---------- RECORDS SHOWN ----------

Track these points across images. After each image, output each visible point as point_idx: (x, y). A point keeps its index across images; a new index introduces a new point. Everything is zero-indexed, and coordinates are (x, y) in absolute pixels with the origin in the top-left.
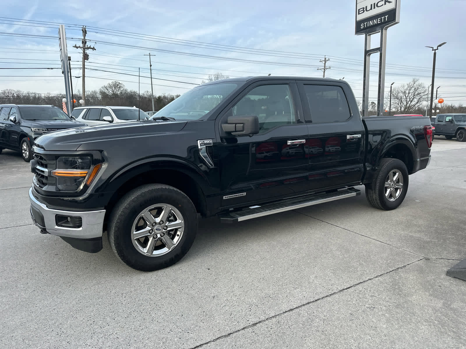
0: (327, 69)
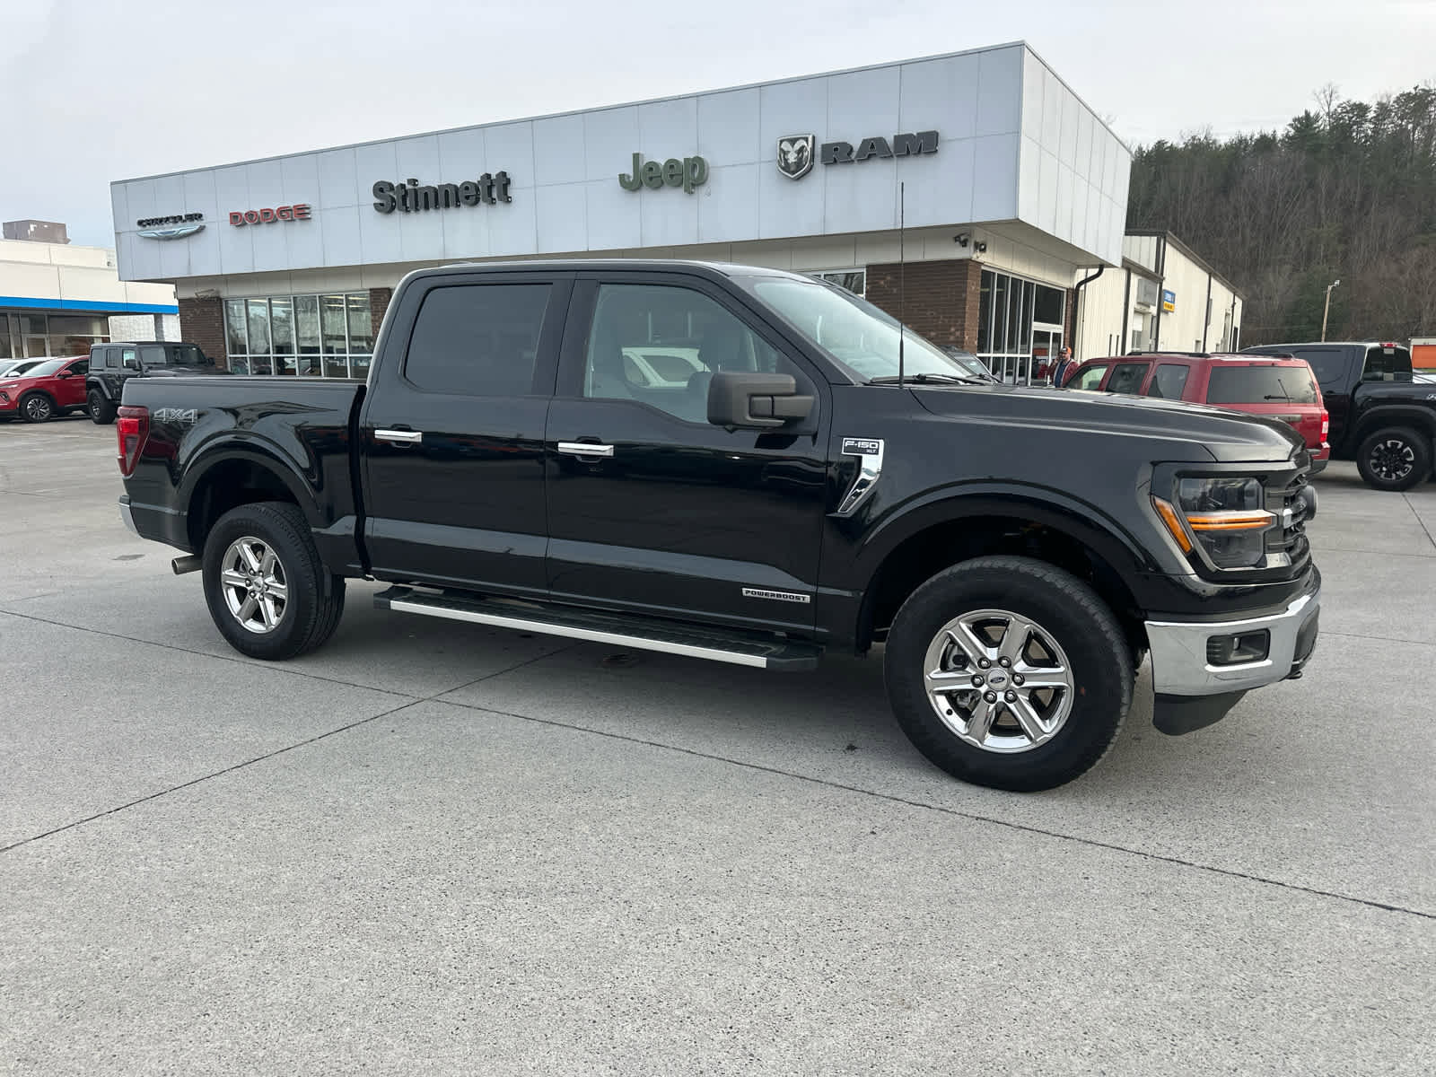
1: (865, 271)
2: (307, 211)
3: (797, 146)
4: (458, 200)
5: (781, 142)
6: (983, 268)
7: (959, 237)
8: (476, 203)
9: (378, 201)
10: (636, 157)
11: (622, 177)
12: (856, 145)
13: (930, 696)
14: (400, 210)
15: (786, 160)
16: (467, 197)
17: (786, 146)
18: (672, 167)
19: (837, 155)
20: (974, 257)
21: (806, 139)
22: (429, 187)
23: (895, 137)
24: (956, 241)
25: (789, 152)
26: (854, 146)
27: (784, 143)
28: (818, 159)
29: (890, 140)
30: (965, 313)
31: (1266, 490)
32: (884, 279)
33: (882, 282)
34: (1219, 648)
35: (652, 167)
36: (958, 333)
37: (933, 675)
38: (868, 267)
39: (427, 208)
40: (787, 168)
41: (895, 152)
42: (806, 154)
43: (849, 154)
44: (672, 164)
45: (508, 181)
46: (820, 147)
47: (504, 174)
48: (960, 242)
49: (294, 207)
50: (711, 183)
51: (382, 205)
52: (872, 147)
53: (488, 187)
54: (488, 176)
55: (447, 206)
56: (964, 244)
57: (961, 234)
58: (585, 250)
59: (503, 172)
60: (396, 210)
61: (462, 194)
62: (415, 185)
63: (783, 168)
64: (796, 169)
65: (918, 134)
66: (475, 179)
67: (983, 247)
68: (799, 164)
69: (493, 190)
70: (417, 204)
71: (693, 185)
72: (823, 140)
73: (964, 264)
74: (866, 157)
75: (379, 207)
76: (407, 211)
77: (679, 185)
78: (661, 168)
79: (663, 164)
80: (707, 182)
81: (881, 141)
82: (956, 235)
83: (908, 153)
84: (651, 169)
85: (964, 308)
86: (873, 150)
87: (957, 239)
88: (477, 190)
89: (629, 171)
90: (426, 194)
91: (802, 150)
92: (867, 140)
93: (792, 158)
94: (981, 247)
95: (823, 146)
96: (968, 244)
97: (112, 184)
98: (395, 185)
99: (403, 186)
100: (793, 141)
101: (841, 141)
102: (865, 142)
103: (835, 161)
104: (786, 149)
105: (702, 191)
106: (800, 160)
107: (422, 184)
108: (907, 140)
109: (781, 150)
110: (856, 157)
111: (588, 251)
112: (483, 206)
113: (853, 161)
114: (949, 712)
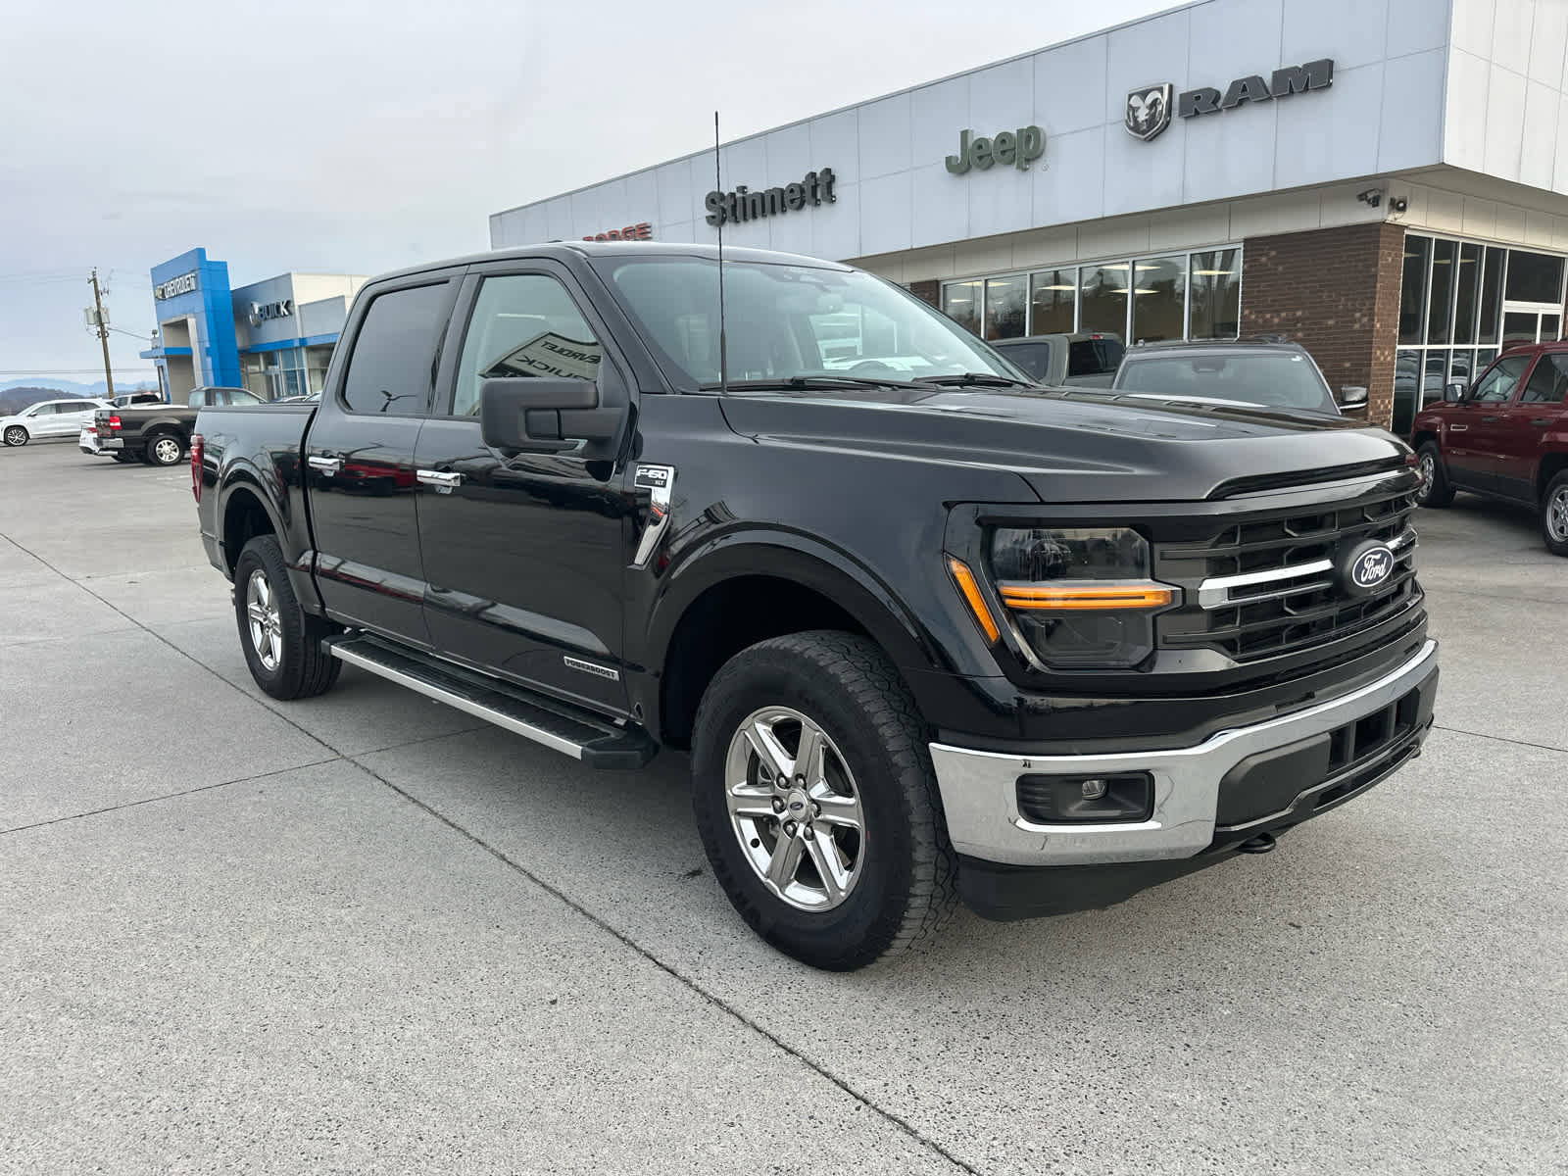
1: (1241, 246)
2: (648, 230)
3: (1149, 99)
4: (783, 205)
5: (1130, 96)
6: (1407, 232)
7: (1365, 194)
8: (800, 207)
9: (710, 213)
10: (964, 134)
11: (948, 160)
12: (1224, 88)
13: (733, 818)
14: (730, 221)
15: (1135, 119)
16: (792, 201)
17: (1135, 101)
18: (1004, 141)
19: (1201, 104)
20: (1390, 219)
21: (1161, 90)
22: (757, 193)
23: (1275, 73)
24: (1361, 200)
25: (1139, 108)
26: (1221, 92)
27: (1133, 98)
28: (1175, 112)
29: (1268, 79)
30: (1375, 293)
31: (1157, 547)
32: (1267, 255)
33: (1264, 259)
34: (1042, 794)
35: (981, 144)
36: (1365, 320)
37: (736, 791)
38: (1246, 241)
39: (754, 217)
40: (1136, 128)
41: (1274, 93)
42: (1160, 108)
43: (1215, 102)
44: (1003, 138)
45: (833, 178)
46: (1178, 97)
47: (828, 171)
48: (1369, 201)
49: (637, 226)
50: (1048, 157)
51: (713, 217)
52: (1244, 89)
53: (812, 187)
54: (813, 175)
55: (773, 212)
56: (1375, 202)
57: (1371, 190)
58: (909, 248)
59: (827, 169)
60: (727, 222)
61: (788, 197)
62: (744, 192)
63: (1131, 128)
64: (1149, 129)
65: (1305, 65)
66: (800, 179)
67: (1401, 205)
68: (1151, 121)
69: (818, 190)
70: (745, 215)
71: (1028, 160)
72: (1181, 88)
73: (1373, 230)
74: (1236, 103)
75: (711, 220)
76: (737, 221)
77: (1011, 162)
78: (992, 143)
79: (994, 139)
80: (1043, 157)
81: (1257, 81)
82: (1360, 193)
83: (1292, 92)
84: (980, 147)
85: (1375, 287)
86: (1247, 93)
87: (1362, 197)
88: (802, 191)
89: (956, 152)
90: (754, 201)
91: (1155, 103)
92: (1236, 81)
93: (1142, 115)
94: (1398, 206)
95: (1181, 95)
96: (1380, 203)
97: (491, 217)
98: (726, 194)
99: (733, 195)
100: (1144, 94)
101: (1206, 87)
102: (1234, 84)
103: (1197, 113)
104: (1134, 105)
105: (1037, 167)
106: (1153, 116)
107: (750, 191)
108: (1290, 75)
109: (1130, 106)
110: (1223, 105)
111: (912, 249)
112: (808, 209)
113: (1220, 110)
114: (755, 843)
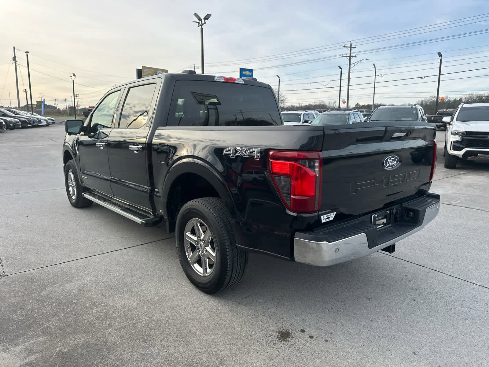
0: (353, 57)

----------
---------- RECORDS SHOWN ----------

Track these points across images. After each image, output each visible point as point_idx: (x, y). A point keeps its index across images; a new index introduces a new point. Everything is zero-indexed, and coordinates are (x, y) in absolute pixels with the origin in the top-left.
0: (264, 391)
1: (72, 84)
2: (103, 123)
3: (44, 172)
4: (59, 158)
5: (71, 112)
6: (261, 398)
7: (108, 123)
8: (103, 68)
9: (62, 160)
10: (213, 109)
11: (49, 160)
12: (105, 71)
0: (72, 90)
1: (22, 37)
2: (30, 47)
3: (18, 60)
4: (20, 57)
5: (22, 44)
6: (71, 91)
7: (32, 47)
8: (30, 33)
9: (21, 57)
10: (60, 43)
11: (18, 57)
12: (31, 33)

----------

WORK REQUIRED >>
Please, from the material above, copy only the lines from the line with "67: (983, 247)" up to and including the line with "92: (867, 140)", exactly as written.

TASK SOLUTION >>
67: (983, 247)
68: (799, 164)
69: (493, 190)
70: (417, 204)
71: (693, 185)
72: (823, 140)
73: (964, 264)
74: (866, 157)
75: (379, 207)
76: (407, 211)
77: (679, 185)
78: (661, 168)
79: (663, 164)
80: (707, 182)
81: (881, 141)
82: (956, 235)
83: (908, 153)
84: (651, 169)
85: (964, 308)
86: (873, 150)
87: (957, 239)
88: (477, 190)
89: (629, 171)
90: (426, 194)
91: (802, 150)
92: (867, 140)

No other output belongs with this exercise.